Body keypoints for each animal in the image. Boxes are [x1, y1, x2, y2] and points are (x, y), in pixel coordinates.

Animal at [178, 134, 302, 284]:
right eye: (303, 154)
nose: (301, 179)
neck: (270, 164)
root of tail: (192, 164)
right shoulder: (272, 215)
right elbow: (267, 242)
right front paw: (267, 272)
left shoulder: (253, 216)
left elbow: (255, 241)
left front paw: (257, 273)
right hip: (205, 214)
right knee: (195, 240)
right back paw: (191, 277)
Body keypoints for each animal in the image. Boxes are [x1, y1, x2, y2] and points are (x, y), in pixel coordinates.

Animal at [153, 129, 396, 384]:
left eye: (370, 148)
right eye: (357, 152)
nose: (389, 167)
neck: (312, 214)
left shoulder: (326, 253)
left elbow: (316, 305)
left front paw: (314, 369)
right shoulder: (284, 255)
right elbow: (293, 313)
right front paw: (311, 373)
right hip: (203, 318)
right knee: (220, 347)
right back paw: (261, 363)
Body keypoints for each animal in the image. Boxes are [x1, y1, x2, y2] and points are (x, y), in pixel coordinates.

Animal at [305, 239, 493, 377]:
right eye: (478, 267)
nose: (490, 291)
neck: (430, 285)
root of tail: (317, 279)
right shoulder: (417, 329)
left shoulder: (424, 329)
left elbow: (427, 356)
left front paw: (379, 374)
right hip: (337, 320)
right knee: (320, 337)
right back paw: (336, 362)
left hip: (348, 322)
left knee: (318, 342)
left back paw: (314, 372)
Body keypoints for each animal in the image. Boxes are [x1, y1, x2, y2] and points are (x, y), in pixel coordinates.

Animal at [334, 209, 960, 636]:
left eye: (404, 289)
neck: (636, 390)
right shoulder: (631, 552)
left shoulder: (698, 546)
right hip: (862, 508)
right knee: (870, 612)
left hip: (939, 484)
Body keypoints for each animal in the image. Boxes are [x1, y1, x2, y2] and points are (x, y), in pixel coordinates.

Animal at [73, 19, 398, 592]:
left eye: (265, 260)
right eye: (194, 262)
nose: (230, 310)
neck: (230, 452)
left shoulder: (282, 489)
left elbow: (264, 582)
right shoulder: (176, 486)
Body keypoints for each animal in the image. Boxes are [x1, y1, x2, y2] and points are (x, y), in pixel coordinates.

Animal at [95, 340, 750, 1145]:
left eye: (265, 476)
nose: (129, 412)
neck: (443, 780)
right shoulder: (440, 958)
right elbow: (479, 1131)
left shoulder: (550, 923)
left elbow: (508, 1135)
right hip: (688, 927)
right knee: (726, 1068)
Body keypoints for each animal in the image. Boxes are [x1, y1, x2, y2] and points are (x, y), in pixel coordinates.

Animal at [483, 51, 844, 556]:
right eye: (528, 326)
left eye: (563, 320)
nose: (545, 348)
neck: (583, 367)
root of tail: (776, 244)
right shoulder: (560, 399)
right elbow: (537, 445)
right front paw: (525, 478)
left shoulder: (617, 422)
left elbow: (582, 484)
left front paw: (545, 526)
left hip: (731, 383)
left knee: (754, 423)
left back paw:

--- HOW TO COMPLETE THIS TASK ---
Write out every record above, word for word.

--- TASK ANSWER ---
Body keypoints for each animal in the image. Boxes are [x1, y1, x2, y2] and points are (x, y), in pixel coordinates.

Animal at [178, 134, 302, 284]:
right eye: (303, 154)
nose: (301, 179)
neck: (270, 164)
root of tail: (192, 164)
right shoulder: (272, 215)
right elbow: (267, 242)
right front paw: (267, 272)
left shoulder: (253, 216)
left elbow: (255, 241)
left front paw: (257, 273)
right hip: (205, 214)
right knee: (195, 240)
right back paw: (191, 277)
Body keypoints for each animal in the image. Boxes are [x1, y1, x2, y2] and points are (x, y), in pixel coordinates.

Animal at [153, 129, 396, 384]:
left eye: (370, 148)
right eye: (357, 152)
nose: (389, 167)
neck: (312, 214)
left shoulder: (326, 253)
left elbow: (316, 305)
left front paw: (314, 369)
right shoulder: (284, 255)
right elbow: (293, 313)
right front paw: (311, 373)
right hip: (203, 318)
right knee: (220, 347)
right back paw: (261, 363)
Body keypoints for each animal in the image. Boxes are [x1, y1, x2, y2] and points are (x, y), in pixel coordinates.

Animal at [305, 239, 493, 377]:
right eye: (478, 267)
nose: (490, 291)
neck: (430, 285)
root of tail: (317, 279)
right shoulder: (417, 329)
left shoulder: (424, 329)
left elbow: (427, 356)
left front paw: (379, 374)
right hip: (337, 320)
right knee: (320, 337)
right back paw: (336, 362)
left hip: (348, 322)
left knee: (318, 342)
left back paw: (314, 372)
Body keypoints for each animal in the image. Boxes are [x1, y1, x2, y2] and points are (x, y), in pixel coordinates.

Animal at [334, 209, 960, 636]:
left eye: (404, 289)
neck: (636, 390)
right shoulder: (631, 552)
left shoulder: (698, 546)
right hip: (862, 508)
right knee: (870, 612)
left hip: (939, 484)
Body keypoints for each animal in the image. Boxes are [x1, y1, x2, y2] and points are (x, y), in pixel coordinates.

Animal at [73, 19, 398, 592]:
left eye: (265, 260)
right eye: (194, 262)
nose: (230, 310)
neck: (230, 452)
left shoulder: (282, 489)
left elbow: (264, 582)
right shoulder: (176, 486)
Body keypoints for each animal in the image. Boxes are [x1, y1, x2, y2] and points are (x, y), in pixel coordinates.

Animal at [95, 340, 750, 1145]:
left eye: (265, 476)
nose: (129, 412)
neck: (443, 780)
right shoulder: (440, 958)
right elbow: (479, 1131)
left shoulder: (550, 923)
left elbow: (508, 1135)
right hip: (688, 927)
right knee: (726, 1068)
Body keypoints for each animal in the image. Boxes are [x1, y1, x2, y2] and points are (x, y), in pixel coordinates.

Animal at [483, 51, 844, 556]:
right eye: (528, 326)
left eye: (563, 320)
nose: (545, 348)
neck: (583, 367)
root of tail: (776, 244)
right shoulder: (560, 399)
right elbow: (537, 445)
right front paw: (525, 478)
left shoulder: (617, 422)
left elbow: (582, 484)
left front paw: (545, 526)
left hip: (731, 383)
left knee: (754, 423)
left back paw:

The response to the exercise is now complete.